Outros negociadores reforçaram a urgência. Durbin, veterano da liderança democrata que se aposenta ao fim do mandato, enfatizou os custos: “Por 40 dias — o shutdown mais longo da história dos EUA —, trabalhadores federais ficaram sem salários, incluindo controladores de tráfego aéreo já subdimensionados, trabalhando 10 horas diárias, seis dias por semana”. Shaheen, autora de projeto para extensão permanente dos créditos do ACA e que não buscará reeleição em 2026, declarou: “Esperar mais só prolongará a dor dos americanos. Semanas de negociações com republicanos deixaram claro que não abordarão saúde como parte das talks do shutdown”.
Hassan, ex-governadora reeleita em 2022, mencionou relatos de constituintes afetados por aumentos iminentes em custos de saúde e pela paralisação. Cortez Masto e Rosen, ambas de Nevada, apontaram filas em bancos de alimentos comparáveis à pandemia de Covid-19 e impactos no turismo por interrupções no tráfego aéreo. Fetterman, eleito em 2022, alertou que o Partido Democrata “pode estar exagerando” e que “nada foi accomplido nos últimos 40 dias além de caos”.
A reação entre democratas foi mista e marcada por divisões. O líder da minoria, Chuck Schumer (D-Nova York), votou contra: “Por causa dos republicanos, os americanos sofrerão imensamente à medida que esta crise de saúde piora”. Chris Murphy (D-Connecticut) chamou de “erro”, argumentando que o projeto não detém a “catástrofe de saúde” nem limita “ilegalidades” de Trump, e lamentou ignorar o recado das urnas.
Ruben Gallego (D-Arizona), cotado para disputa presidencial em 2028, opôs-se firmemente: “Não virarei as costas para os 24 milhões de americanos que verão prêmios mais que dobrar”. Bernie Sanders (I-Vermont) criticou nas redes: “Votarei não na resolução que dobrará prêmios para 20 milhões, expulsará 15 milhões do Medicaid e permitirá 50 mil mortes desnecessárias anualmente, tudo para dar US$ 1 trilhão em cortes fiscais a bilionários”. Fora do Senado, o backlash foi imediato. O deputado Ro Khanna (D-Califórnia) escreveu no X: “O senador Schumer não é mais efetivo e deve ser substituído. Se não lidera a luta para impedir que prêmios disparem, para que lutará?”. A deputada Mikie Sherrill (D-Nova Jersey), eleita governadora na semana passada, condenou: “Se este acordo passar, levará nova-jerseyanos a pagar muito mais por saúde”.

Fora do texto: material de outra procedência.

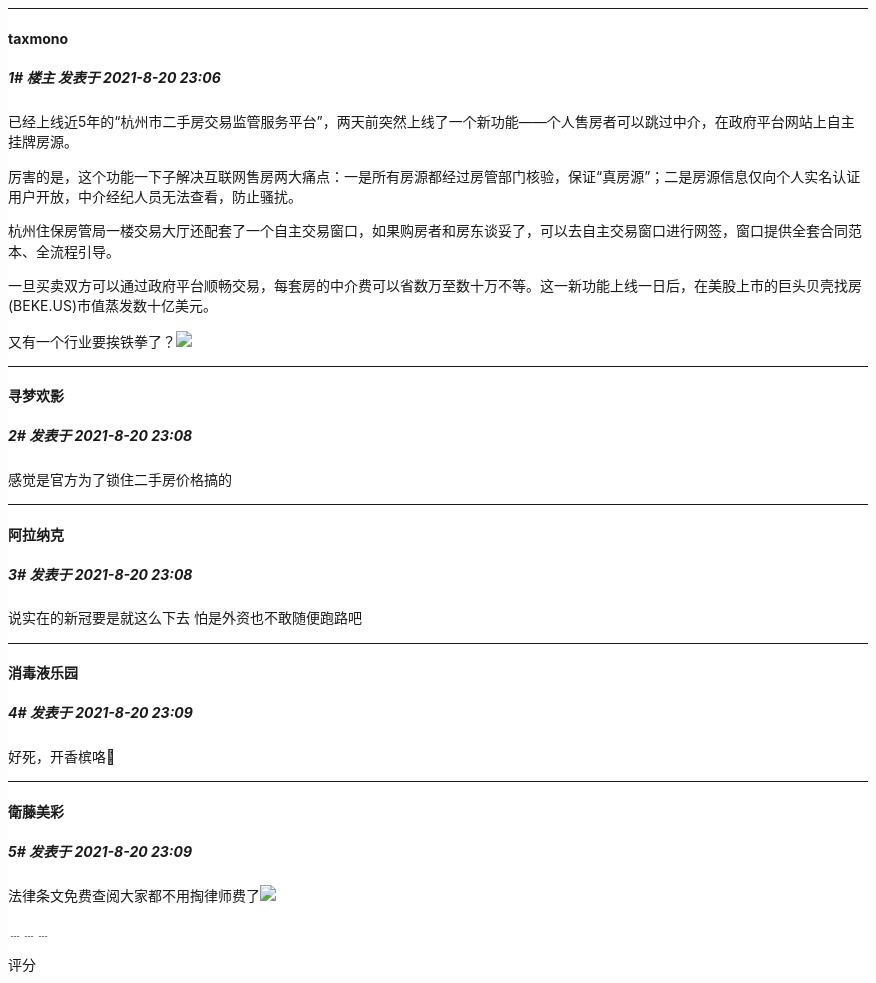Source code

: 

*****

####  taxmono  
##### 1#       楼主       发表于 2021-8-20 23:06


已经上线近5年的“杭州市二手房交易监管服务平台”，两天前突然上线了一个新功能——个人售房者可以跳过中介，在政府平台网站上自主挂牌房源。


厉害的是，这个功能一下子解决互联网售房两大痛点：一是所有房源都经过房管部门核验，保证“真房源”；二是房源信息仅向个人实名认证用户开放，中介经纪人员无法查看，防止骚扰。


杭州住保房管局一楼交易大厅还配套了一个自主交易窗口，如果购房者和房东谈妥了，可以去自主交易窗口进行网签，窗口提供全套合同范本、全流程引导。


一旦买卖双方可以通过政府平台顺畅交易，每套房的中介费可以省数万至数十万不等。这一新功能上线一日后，在美股上市的巨头贝壳找房(BEKE.US)市值蒸发数十亿美元。


又有一个行业要挨铁拳了？<img src="https://static.saraba1st.com/image/smiley/face2017/053.png" referrerpolicy="no-referrer">


*****

####  寻梦欢影  
##### 2#       发表于 2021-8-20 23:08


感觉是官方为了锁住二手房价格搞的


*****

####  阿拉纳克  
##### 3#       发表于 2021-8-20 23:08


说实在的新冠要是就这么下去 怕是外资也不敢随便跑路吧


*****

####  消毒液乐园  
##### 4#       发表于 2021-8-20 23:09


好死，开香槟咯🍾


*****

####  衛藤美彩  
##### 5#       发表于 2021-8-20 23:09


法律条文免费查阅大家都不用掏律师费了<img src="https://static.saraba1st.com/image/smiley/face2017/033.png" referrerpolicy="no-referrer">


﹍﹍﹍

评分
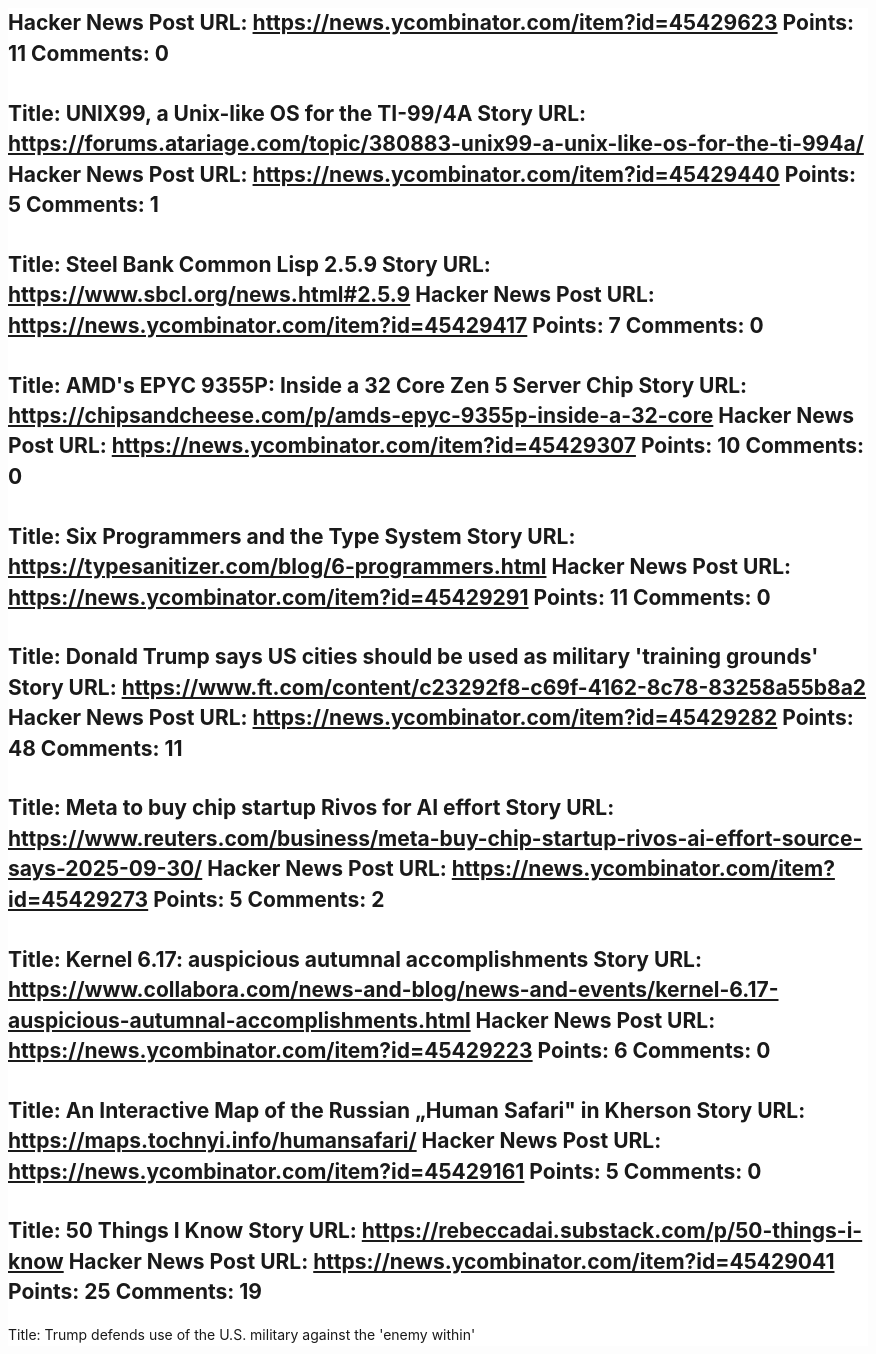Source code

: Hacker News Post URL: https://news.ycombinator.com/item?id=45429623
Points: 11
Comments: 0
----------------------------------------
Title: UNIX99, a Unix-like OS for the TI-99/4A
Story URL: https://forums.atariage.com/topic/380883-unix99-a-unix-like-os-for-the-ti-994a/
Hacker News Post URL: https://news.ycombinator.com/item?id=45429440
Points: 5
Comments: 1
----------------------------------------
Title: Steel Bank Common Lisp 2.5.9
Story URL: https://www.sbcl.org/news.html#2.5.9
Hacker News Post URL: https://news.ycombinator.com/item?id=45429417
Points: 7
Comments: 0
----------------------------------------
Title: AMD's EPYC 9355P: Inside a 32 Core Zen 5 Server Chip
Story URL: https://chipsandcheese.com/p/amds-epyc-9355p-inside-a-32-core
Hacker News Post URL: https://news.ycombinator.com/item?id=45429307
Points: 10
Comments: 0
----------------------------------------
Title: Six Programmers and the Type System
Story URL: https://typesanitizer.com/blog/6-programmers.html
Hacker News Post URL: https://news.ycombinator.com/item?id=45429291
Points: 11
Comments: 0
----------------------------------------
Title: Donald Trump says US cities should be used as military 'training grounds'
Story URL: https://www.ft.com/content/c23292f8-c69f-4162-8c78-83258a55b8a2
Hacker News Post URL: https://news.ycombinator.com/item?id=45429282
Points: 48
Comments: 11
----------------------------------------
Title: Meta to buy chip startup Rivos for AI effort
Story URL: https://www.reuters.com/business/meta-buy-chip-startup-rivos-ai-effort-source-says-2025-09-30/
Hacker News Post URL: https://news.ycombinator.com/item?id=45429273
Points: 5
Comments: 2
----------------------------------------
Title: Kernel 6.17: auspicious autumnal accomplishments
Story URL: https://www.collabora.com/news-and-blog/news-and-events/kernel-6.17-auspicious-autumnal-accomplishments.html
Hacker News Post URL: https://news.ycombinator.com/item?id=45429223
Points: 6
Comments: 0
----------------------------------------
Title: An Interactive Map of the Russian „Human Safari" in Kherson
Story URL: https://maps.tochnyi.info/humansafari/
Hacker News Post URL: https://news.ycombinator.com/item?id=45429161
Points: 5
Comments: 0
----------------------------------------
Title: 50 Things I Know
Story URL: https://rebeccadai.substack.com/p/50-things-i-know
Hacker News Post URL: https://news.ycombinator.com/item?id=45429041
Points: 25
Comments: 19
----------------------------------------
Title: Trump defends use of the U.S. military against the 'enemy within'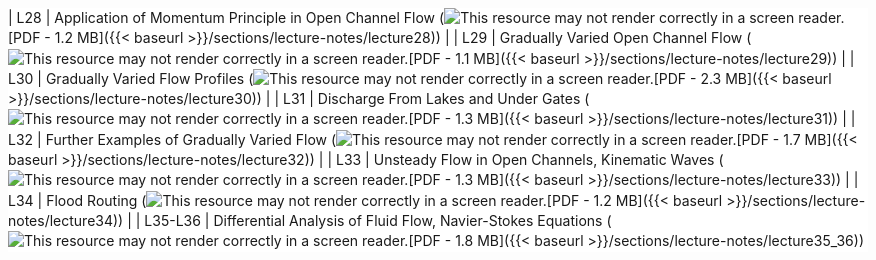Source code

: | L28 | Application of Momentum Principle in Open Channel Flow (![This resource may not render correctly in a screen reader.](/images/inacessible.gif)[PDF - 1.2 MB]({{< baseurl >}}/sections/lecture-notes/lecture28)) |
| L29 | Gradually Varied Open Channel Flow (![This resource may not render correctly in a screen reader.](/images/inacessible.gif)[PDF - 1.1 MB]({{< baseurl >}}/sections/lecture-notes/lecture29)) |
| L30 | Gradually Varied Flow Profiles (![This resource may not render correctly in a screen reader.](/images/inacessible.gif)[PDF - 2.3 MB]({{< baseurl >}}/sections/lecture-notes/lecture30)) |
| L31 | Discharge From Lakes and Under Gates (![This resource may not render correctly in a screen reader.](/images/inacessible.gif)[PDF - 1.3 MB]({{< baseurl >}}/sections/lecture-notes/lecture31)) |
| L32 | Further Examples of Gradually Varied Flow (![This resource may not render correctly in a screen reader.](/images/inacessible.gif)[PDF - 1.7 MB]({{< baseurl >}}/sections/lecture-notes/lecture32)) |
| L33 | Unsteady Flow in Open Channels, Kinematic Waves (![This resource may not render correctly in a screen reader.](/images/inacessible.gif)[PDF - 1.3 MB]({{< baseurl >}}/sections/lecture-notes/lecture33)) |
| L34 | Flood Routing (![This resource may not render correctly in a screen reader.](/images/inacessible.gif)[PDF - 1.2 MB]({{< baseurl >}}/sections/lecture-notes/lecture34)) |
| L35-L36 | Differential Analysis of Fluid Flow, Navier-Stokes Equations (![This resource may not render correctly in a screen reader.](/images/inacessible.gif)[PDF - 1.8 MB]({{< baseurl >}}/sections/lecture-notes/lecture35_36))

O acordo segue negociações bicamerais intensas, com conservadores impondo a resolução curta até 2026, superando apelos da presidente do Comitê de Apropriações do Senado, Susan Collins (R-Maine), por prazo em meados de dezembro. Republicanos haviam rejeitado proposta democrata anterior de reabertura com extensão de um ano dos fundos do ACA. Shaheen, questionada sobre votar contra financiamento em janeiro caso a extensão do ACA falhe, respondeu: “Certamente uma opção que todos considerarão”.
O texto agora enfrenta incertezas na Câmara, onde apoio democrata não é garantido.